While Lancaster and the surrounding areas have their share of large employers, many if not most people in the area earn their living by working for or owning small or mid-sized businesses.
Many of these smaller businesses will either have no full-time in-house attorneys or a very limited staff. Even so, a business will still need legal support after getting off the ground.
Employment and other regulatory matters
For example, any business that hires even a handful of employees opens itself up to having to follow a number of state and federal laws.
There are restrictions on hiring, maintaining and terminating employees, most notably detailed restrictions against discrimination. While federal law applies to employers of a certain size, Pennsylvania has its own laws against employment discrimination.
Most employers have no intention of discriminating on the basis of race or other prohibited bases, but the laws in this respect are broad.
They include, for example, limitations on certain workplace policies and require employers to be proactive about stopping discriminatory harassment at the hands of mid-level supervisors, colleagues and even customers.
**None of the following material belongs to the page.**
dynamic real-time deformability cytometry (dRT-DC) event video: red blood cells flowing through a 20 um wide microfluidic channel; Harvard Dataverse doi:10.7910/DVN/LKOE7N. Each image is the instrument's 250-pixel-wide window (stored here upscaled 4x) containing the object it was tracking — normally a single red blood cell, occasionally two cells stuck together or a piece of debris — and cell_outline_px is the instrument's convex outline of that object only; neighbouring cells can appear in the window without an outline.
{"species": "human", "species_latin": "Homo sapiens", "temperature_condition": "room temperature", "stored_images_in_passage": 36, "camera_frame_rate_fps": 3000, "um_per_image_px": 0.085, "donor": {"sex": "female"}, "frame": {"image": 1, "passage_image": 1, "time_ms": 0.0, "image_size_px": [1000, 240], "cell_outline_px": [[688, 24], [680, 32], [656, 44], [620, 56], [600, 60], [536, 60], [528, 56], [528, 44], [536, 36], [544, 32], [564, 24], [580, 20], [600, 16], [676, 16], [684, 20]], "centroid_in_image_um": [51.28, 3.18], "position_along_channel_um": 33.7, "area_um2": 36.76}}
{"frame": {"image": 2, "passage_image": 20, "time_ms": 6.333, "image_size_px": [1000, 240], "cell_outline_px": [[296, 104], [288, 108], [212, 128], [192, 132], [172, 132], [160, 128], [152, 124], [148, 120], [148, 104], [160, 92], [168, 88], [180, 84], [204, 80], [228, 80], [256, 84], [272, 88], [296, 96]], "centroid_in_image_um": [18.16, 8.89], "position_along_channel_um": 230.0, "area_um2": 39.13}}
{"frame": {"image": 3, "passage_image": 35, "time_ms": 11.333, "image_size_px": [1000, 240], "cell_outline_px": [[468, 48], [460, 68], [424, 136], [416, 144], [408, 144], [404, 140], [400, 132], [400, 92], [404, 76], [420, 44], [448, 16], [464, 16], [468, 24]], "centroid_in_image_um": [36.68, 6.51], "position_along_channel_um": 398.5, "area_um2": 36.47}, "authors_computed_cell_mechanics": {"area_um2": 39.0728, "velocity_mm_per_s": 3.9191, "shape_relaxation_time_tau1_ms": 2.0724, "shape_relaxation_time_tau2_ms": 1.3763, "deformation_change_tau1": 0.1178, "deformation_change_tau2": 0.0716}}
On a related note, employers in the area may wish to sign agreements with their employees either outlining the terms of their employment generally or simply committing the employee not to share confidential information or to work for a competitor. The employer may also offer terminated employees a severance agreement.
These contracts are by default subject to Pennsylvania law.
Having employees also raises issues of employment benefits, wage and hour laws and workers’ compensation.
Depending on the nature of one’s business, an organization may also have to deal with other detailed rules and regulations. Not following these laws can lead to hefty fines and other serious legal consequences.
To give just one example, a business with W-2 employees is responsible to accurately account for and pay the payroll taxes, for Social Security and Medicare, to the IRS. At the state level, businesses also may have to remit sales tax or other taxes to Pennsylvania authorities.
Legal tax controversies can cost a lot of time and effort and lead to an unexpected tax bill. In serious cases, a business owner may face personal criminal and civil penalties.